A project where fluid sample clean up during wireline operations was stated as requiring the samples to be 95% clean. After some investigation, it was determined that a much-shorted clean-up time would suffice for the analysis required. Two hours of rig time per sample – 12 hours per well in a 35 well programme – were saved.

The reduction in the number of cuttings samples collected and stored during a lengthy campaign was achieved through a simple five-minute discussion. The campaign saved a little on materials, logistical costs and storage. However, over the life of the field, the small annual saving will become significant. Often processes are followed because they are unquestioned remnants of the past. Repeating the same process without question is a common cause of inefficiency.

Operator planning processes and documentation are the elephants in the room. Too often they are convoluted, cumbersome, repetitive or just plain wrong! Forward-thinking companies will allow for these outdated monuments of inefficiency to be reduced without compromising results and streamlined without sacrificing the integrity of the result.

Contract Optimisation

Contract Design

Contract design is an essential cost-saving tool.

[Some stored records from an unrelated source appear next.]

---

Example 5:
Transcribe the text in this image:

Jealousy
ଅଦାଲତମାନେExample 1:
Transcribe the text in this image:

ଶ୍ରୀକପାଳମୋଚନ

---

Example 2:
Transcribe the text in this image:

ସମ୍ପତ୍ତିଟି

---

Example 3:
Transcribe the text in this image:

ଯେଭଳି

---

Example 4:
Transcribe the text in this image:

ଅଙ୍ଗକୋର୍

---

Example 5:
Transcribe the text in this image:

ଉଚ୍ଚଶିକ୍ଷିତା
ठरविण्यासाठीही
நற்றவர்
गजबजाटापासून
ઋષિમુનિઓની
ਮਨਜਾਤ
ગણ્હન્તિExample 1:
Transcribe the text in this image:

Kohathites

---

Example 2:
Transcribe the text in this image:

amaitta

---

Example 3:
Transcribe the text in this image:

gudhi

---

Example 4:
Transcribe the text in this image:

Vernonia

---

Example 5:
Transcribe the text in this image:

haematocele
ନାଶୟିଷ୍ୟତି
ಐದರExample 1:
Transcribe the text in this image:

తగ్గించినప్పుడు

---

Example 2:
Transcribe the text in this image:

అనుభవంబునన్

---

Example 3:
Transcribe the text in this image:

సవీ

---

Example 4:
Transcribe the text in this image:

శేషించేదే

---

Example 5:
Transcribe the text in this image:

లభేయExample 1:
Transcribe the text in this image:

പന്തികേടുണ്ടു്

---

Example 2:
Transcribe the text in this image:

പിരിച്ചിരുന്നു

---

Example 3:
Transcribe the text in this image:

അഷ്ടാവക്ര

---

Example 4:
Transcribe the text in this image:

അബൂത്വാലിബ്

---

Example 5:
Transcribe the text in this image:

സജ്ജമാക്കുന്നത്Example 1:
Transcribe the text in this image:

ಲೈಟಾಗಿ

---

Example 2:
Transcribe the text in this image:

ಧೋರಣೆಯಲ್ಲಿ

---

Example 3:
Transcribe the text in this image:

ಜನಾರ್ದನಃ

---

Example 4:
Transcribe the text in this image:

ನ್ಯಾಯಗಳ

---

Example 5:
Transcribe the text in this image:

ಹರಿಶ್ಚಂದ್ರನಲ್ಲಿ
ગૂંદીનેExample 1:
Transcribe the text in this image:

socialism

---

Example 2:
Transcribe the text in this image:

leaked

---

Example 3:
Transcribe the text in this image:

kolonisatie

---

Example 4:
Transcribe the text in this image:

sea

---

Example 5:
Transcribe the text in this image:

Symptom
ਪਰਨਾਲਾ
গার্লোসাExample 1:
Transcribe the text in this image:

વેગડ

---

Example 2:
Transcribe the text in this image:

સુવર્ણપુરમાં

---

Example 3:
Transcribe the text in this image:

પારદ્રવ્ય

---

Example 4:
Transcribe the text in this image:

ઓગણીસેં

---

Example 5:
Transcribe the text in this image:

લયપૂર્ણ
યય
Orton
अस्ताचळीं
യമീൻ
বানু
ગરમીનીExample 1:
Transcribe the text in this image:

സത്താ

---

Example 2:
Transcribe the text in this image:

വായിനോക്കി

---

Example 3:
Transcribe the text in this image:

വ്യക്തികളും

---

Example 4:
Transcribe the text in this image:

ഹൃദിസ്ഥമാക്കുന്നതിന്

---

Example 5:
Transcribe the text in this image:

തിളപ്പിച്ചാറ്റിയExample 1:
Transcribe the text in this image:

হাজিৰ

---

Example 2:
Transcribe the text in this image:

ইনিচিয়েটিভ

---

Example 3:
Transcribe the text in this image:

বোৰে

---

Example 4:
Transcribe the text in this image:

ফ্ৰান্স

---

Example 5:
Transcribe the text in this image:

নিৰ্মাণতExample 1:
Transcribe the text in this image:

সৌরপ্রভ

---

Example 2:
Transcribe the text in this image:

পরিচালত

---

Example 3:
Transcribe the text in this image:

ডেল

Service companies tend to make significant profit by invoicing for non-contract items or non-standard contract items. By ensuring Invitations To Tender (ITT) are constructed in such a way that the Operator has as few unplanned items billed, is a simple yet frequently unobserved efficiency. It is not enough to ask the contracts team to create a streamlined contract. There must be input from a technical specialist who thoroughly understands the service.

Real-World Examples

When engaging a service, look at who the end-users of the product are. It is vital to carry out complete engagement of all of those who may require output from each service and to ensure all potential requirements are catered for in the standard contract. This way, off-contract invoicing is much reduced.

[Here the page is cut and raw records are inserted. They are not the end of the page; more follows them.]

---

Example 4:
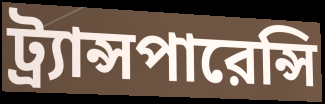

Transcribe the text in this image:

ট্র্যান্সপারেন্সি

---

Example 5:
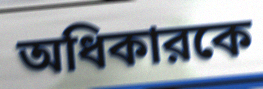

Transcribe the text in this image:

অধিকারকে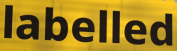
labelled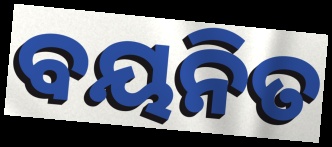
ବୟନିତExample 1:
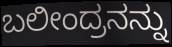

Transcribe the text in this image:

ಬಲೀಂದ್ರನನ್ನು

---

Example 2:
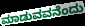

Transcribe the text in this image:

ಮಾಡುವವನೆಂದು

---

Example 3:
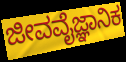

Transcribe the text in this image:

ಜೀವವೈಜ್ಞಾನಿಕ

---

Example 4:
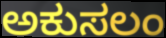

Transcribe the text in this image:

ಅಕುಸಲಂ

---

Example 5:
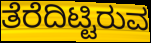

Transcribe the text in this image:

ತೆರೆದಿಟ್ಟಿರುವ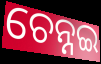
ଚେନ୍ନଇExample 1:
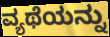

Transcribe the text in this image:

ವ್ಯಥೆಯನ್ನು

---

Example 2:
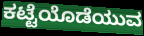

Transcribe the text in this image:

ಕಟ್ಟೆಯೊಡೆಯುವ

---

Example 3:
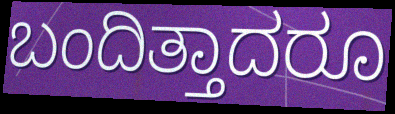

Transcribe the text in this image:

ಬಂದಿತ್ತಾದರೂ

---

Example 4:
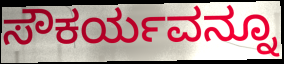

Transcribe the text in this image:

ಸೌಕರ್ಯವನ್ನೂ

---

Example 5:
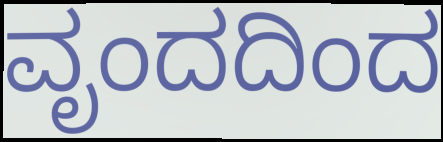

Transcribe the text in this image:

ವೃಂದದಿಂದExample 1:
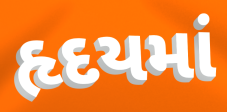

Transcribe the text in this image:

હૃદયમાં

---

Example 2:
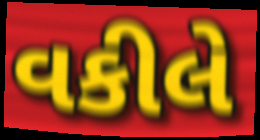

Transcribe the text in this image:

વકીલે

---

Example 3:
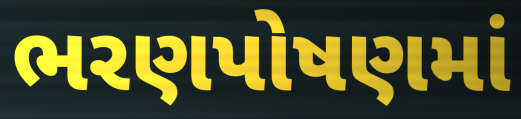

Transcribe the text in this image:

ભરણપોષણમાં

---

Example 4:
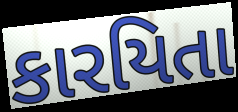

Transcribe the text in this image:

કારયિતા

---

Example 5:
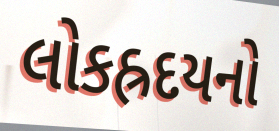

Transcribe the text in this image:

લોકહ્રદયનો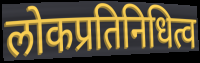
लोकप्रतिनिधित्व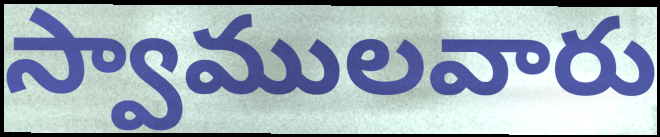
స్వాములవారు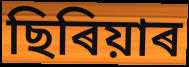
ছিৰিয়াৰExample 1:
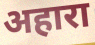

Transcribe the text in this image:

अहारा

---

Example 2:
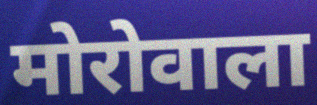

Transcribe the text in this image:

मोरोवाला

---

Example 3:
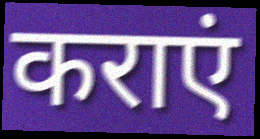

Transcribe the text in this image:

कराएं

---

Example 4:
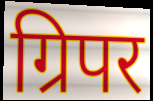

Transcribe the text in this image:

ग्रिपर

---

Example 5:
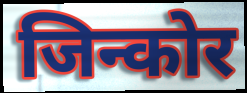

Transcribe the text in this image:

जिन्कोर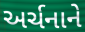
અર્ચનાને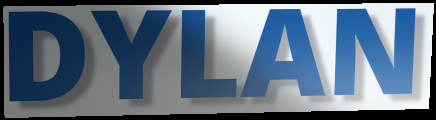
DYLAN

A specific case involved ensuring advanced gas detection equipment which was required by the subsurface team, was provided as a standard deliverable in mudlogging contracts. This simple addition saved the Operator hundreds of thousands of dollars.

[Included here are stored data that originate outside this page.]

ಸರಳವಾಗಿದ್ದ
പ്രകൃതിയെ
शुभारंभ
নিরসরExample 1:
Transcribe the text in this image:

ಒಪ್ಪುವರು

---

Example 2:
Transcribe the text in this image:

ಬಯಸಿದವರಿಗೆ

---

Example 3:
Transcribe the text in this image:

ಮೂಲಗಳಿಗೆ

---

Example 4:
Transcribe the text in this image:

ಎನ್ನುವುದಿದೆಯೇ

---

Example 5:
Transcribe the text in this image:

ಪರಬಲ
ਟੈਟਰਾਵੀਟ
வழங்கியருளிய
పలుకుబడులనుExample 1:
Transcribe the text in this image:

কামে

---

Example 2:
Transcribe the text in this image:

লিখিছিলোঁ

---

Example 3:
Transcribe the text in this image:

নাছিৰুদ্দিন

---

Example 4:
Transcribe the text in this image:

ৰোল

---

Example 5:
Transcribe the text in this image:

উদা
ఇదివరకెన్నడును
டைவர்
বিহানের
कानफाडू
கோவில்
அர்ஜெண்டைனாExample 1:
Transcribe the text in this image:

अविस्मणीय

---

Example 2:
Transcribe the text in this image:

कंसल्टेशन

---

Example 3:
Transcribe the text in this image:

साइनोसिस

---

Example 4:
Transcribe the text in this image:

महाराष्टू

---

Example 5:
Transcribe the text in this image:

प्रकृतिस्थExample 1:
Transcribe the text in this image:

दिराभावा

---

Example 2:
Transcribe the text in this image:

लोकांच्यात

Additionally, do your homework and ensure that standard contracts include sufficient sensors for the rigs which are to be used. This sounds like – and is – a very straight forward step. But if a contract is not tailored to the precise scope of work, there is massive room for spending on contracts to grow out of control.

Thorough Tender Evaluation

Contract bids from service companies can often be vague, or even leave out relevant responses which could have financial or operational consequences. Ensuring a thorough evaluation is undertaken will create financial and operational efficiency (which reduces expenditure further).

Contract Monitoring

Very close monitoring of services and invoices associated with contracts is a quintessential feature of contract management. This scrutiny helps to ensure there is no ‘creep’ in contract spending. The task requires time and an in-depth knowledge of the contracts. It’s possible to save hundreds of thousands of dollars through simple contract monitoring.

Real-World Examples

A mudlogging contract in which the real-time data monitoring licenses up to five were included in the contract. Beyond five, there was a hefty fee per additional license. It is therefore essential – through contract monitoring – to ensure the number of licenses does not exceed five. If there is a requirement for more, write it into the contract at the design phase.

Finally, check invoices carefully. Mistakes are made. It is, therefore, essential to ensure you are paying for what you request and no more. Remove all charges from invoices which are not as per contract or which have been included in error. This is an important final step in contract management.